● AUFGABE: Welche Kategorien zieht der Global Gender Gap Report laut dem ausgewählten Text heran, um den Gleichstellungswert eines Landes oder einer Region zu ermitteln? Führe alle auf.

● AUSGEWÄHLTER TEXT:
§

Ein weiteres Beispiel ist der Global Gender Gap Report. Dem Namen nach sollte man meinen, dass er untersucht, wo Benachteiligungen aufgrund des Geschlechts bestehen und diese auflistet. Er untersucht aber ebenfalls nur Benachteiligungen von Frauen:

Glenn Sacks stellt den Mechanismus dar:

Here’s how they do it. The Report uses four categories to determine the relative gender „equality“ score for particular countries or regions – economic participation and opportunity, educational attainment, political empowerment, and health and survival. Each of those categories is then broken down into subcategories and each subcategory is weighted. For example, the education category has subcategories for percentage of males and females in primary school, secondary school and tertiary school, and literacy among males and females.

Each category is scored on a 0 – 1 basis with ‚0‘ signifying total inequality and ‚1‘ signifying complete equality of the sexes in that category. Categories are then combined to give an overall score for each country. The closer to 1 then, the better, at least according to the authors.

But there’s a slight problem with that (actually there are several). Any score under 1 signifies not simply gender inequality, but specifically anti-female inequality. So obviously, any score over 1 signifies anti-male inequality, right? Wrong. There are no scores over 1. You see, according to the Global Gender Gap Report, any time a nation favors men, it’s called gender inequality, which is bad, and any time a nation favors women it’s called „equality“ which „from a values and social justice perspective… is long overdue.“

In short, anti-male inequality is specifically defined as equality. In the world in which the authors live, there’s anti-female inequality, equality and nothing else. That’s why I used the word ‚Orwellian.

§

● QUELLDATEN:

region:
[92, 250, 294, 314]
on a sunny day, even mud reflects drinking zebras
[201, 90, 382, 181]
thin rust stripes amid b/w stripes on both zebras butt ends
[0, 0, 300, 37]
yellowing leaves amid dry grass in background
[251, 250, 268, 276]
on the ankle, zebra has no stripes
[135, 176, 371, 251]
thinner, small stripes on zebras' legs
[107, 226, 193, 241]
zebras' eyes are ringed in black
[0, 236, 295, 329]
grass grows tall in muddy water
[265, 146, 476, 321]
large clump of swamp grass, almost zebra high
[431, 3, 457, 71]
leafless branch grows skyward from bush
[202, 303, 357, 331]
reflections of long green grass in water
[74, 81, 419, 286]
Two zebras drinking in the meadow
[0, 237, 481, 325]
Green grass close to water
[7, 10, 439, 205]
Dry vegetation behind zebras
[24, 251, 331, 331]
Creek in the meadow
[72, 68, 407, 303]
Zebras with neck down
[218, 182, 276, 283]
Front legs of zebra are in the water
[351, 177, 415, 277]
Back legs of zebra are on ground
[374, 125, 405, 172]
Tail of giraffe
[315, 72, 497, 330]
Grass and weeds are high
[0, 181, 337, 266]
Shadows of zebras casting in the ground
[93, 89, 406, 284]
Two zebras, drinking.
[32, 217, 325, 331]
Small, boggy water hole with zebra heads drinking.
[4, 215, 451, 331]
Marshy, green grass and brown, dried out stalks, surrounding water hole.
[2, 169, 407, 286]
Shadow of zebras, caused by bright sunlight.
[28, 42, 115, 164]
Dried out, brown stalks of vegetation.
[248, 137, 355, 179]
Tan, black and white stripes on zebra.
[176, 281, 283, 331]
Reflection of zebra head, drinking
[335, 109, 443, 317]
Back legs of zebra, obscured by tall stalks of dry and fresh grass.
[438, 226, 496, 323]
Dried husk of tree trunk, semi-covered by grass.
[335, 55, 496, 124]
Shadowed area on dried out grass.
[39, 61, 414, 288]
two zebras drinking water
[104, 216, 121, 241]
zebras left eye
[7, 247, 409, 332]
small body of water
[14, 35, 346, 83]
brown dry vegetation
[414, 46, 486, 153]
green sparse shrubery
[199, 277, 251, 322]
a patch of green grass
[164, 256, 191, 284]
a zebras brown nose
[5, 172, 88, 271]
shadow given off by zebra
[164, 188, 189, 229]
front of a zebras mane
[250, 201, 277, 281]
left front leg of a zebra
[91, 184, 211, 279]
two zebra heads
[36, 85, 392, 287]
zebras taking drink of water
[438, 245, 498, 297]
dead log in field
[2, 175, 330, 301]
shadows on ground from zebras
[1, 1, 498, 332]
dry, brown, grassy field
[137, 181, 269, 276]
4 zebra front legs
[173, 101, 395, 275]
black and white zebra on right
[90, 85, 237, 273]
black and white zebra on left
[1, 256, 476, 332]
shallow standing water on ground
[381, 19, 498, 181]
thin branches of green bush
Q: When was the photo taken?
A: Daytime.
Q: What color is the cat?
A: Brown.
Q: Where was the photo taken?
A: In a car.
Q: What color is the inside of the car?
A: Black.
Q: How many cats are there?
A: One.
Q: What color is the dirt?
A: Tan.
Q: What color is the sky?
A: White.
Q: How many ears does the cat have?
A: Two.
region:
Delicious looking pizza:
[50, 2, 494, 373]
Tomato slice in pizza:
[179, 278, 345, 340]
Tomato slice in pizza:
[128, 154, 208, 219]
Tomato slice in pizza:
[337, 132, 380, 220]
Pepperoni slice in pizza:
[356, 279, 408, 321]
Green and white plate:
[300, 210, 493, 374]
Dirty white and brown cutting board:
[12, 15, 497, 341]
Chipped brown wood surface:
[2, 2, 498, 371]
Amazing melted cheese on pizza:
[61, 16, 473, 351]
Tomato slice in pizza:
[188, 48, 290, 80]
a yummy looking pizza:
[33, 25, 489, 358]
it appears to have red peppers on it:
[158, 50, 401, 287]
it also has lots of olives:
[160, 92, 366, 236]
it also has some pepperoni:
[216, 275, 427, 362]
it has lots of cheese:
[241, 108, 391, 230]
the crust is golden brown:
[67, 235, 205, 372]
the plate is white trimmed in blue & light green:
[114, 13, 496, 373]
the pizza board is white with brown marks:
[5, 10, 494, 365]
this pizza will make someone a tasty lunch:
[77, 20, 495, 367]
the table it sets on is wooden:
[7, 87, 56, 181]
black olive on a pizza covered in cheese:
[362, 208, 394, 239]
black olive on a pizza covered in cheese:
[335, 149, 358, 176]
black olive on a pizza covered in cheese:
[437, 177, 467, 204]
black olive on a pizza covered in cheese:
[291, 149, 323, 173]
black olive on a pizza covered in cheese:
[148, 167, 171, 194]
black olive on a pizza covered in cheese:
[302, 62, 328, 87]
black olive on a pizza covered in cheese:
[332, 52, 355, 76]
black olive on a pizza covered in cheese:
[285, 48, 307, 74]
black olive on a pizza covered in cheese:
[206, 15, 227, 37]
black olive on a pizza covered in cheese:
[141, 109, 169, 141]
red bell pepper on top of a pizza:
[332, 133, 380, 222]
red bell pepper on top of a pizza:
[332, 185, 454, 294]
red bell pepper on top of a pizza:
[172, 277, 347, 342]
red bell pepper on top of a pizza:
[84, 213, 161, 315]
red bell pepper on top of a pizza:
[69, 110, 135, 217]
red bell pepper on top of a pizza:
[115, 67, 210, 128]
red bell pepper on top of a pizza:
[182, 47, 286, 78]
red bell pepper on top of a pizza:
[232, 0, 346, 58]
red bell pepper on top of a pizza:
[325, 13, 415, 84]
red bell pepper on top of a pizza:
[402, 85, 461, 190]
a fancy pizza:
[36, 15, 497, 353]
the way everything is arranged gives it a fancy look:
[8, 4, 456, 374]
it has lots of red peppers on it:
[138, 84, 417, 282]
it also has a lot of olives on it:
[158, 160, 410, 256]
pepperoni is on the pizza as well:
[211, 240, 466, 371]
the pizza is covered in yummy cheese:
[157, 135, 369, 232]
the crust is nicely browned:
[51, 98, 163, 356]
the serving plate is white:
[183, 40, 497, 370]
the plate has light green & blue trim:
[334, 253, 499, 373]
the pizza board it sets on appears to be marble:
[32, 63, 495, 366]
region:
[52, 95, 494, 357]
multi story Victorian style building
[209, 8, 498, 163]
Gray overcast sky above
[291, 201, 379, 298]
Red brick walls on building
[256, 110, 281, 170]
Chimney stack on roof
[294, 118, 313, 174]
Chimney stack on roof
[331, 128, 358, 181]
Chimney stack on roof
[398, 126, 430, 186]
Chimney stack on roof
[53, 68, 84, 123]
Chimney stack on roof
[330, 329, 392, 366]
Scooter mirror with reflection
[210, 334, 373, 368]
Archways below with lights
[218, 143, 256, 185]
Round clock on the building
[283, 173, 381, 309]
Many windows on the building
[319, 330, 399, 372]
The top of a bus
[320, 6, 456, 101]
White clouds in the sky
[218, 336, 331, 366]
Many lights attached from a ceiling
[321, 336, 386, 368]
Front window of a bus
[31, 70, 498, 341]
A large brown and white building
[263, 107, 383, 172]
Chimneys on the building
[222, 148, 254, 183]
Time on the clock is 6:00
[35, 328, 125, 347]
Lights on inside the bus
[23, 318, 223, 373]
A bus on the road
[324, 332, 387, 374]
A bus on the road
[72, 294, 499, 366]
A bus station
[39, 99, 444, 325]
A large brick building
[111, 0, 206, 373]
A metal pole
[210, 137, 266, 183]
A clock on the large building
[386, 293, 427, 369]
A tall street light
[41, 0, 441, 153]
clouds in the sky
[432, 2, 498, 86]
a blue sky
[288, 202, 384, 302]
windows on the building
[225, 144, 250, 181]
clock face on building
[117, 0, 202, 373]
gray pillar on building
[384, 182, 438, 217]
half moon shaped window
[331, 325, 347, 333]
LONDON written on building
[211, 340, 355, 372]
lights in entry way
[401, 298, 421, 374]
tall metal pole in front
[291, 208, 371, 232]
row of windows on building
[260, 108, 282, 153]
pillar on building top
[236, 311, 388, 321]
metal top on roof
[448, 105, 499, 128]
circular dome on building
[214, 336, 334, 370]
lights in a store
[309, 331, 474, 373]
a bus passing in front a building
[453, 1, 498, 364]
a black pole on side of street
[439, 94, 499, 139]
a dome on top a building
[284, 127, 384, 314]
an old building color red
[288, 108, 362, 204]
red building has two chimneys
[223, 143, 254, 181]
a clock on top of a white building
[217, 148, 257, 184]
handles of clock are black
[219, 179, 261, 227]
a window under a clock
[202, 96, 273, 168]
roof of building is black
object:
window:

§

● AUSGABE:
- economic participation and opportunity
- educational attainment
- political empowerment
- health and survival